- Opening Delimiter -
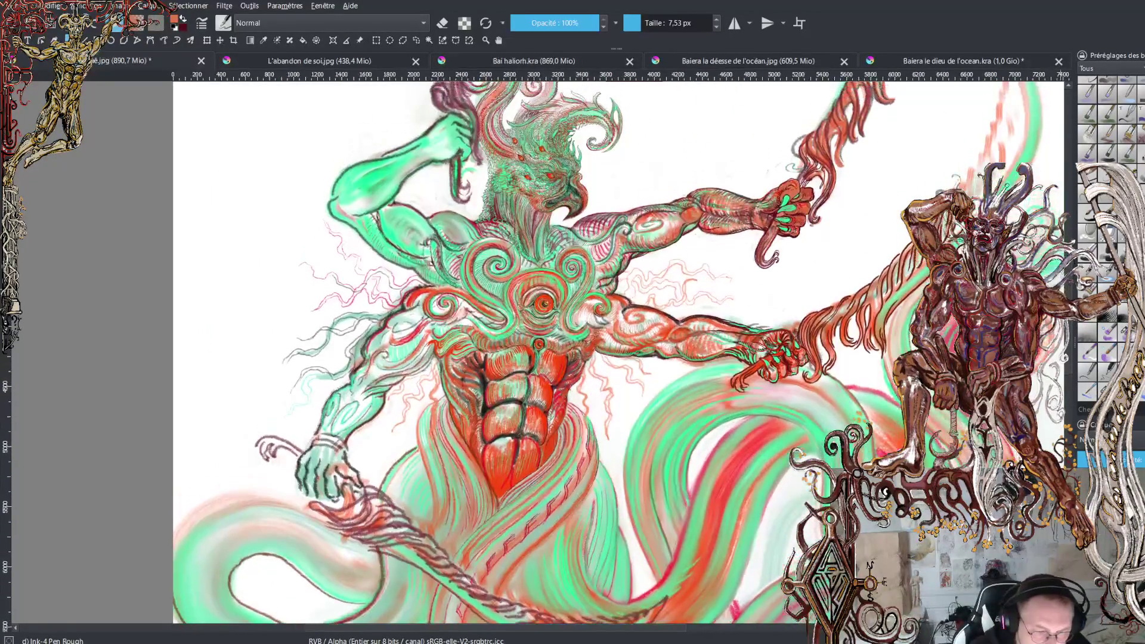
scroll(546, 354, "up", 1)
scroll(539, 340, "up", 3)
- Closing Delimiter -
- Opening Delimiter -
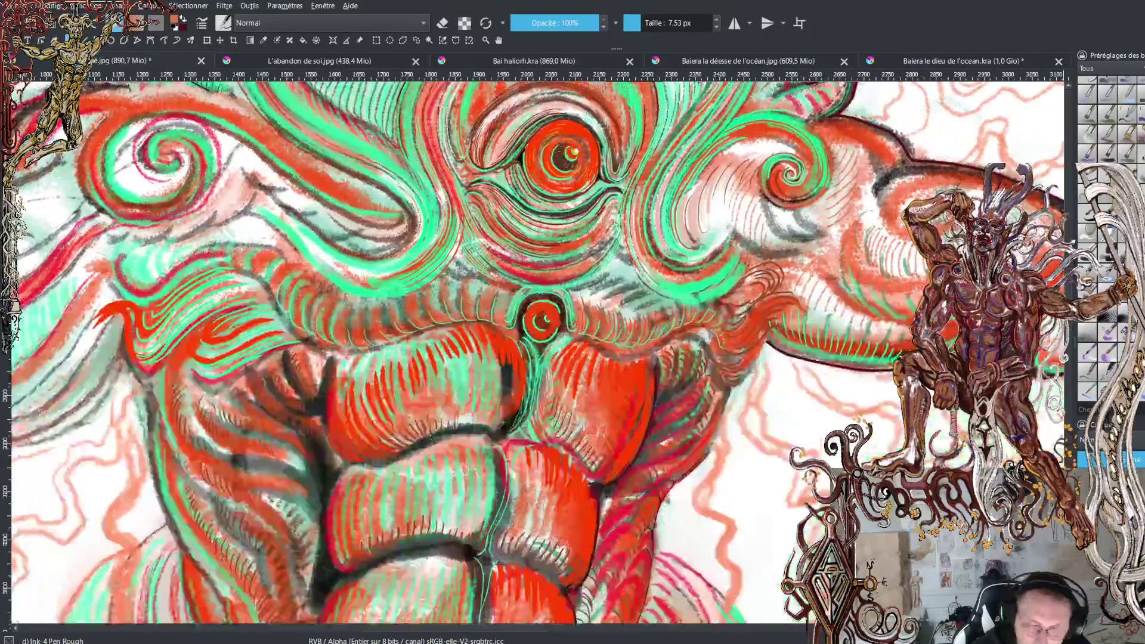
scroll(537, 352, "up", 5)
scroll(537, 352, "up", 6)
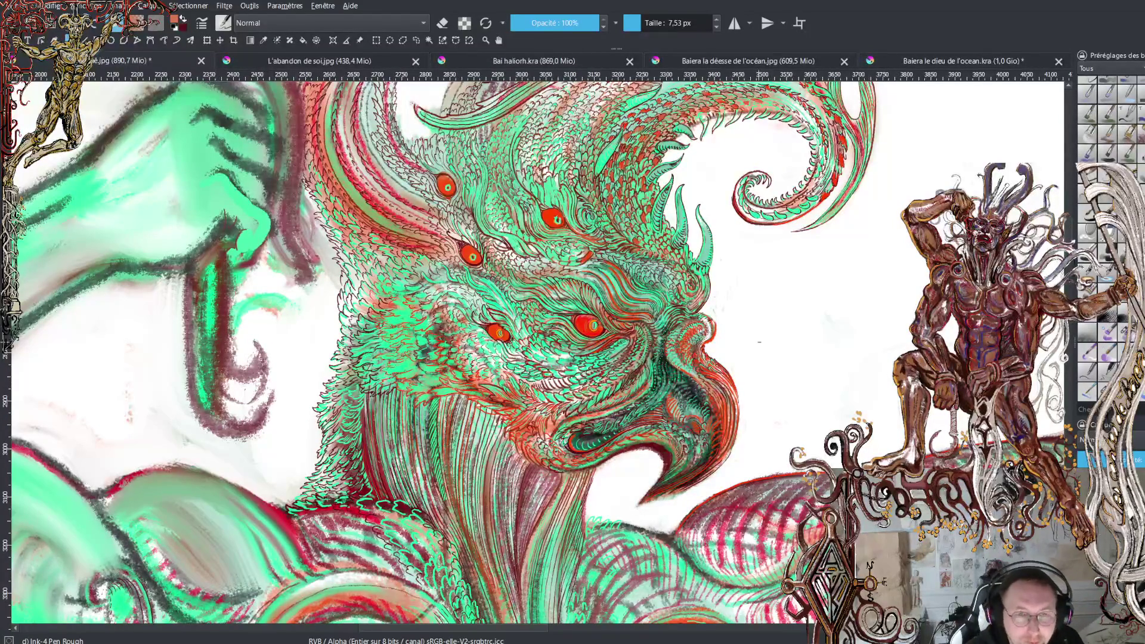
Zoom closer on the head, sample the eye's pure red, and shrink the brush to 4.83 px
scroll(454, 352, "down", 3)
- Closing Delimiter -
**WHAT THIS TASK INVOLVES:**
Report all lines of the data above that include the string "scroll".

**SOLUTION FOR THIS EXERCISE:**
scroll(546, 354, "up", 1)
scroll(539, 340, "up", 3)
scroll(537, 352, "up", 5)
scroll(537, 352, "up", 6)
scroll(454, 352, "down", 3)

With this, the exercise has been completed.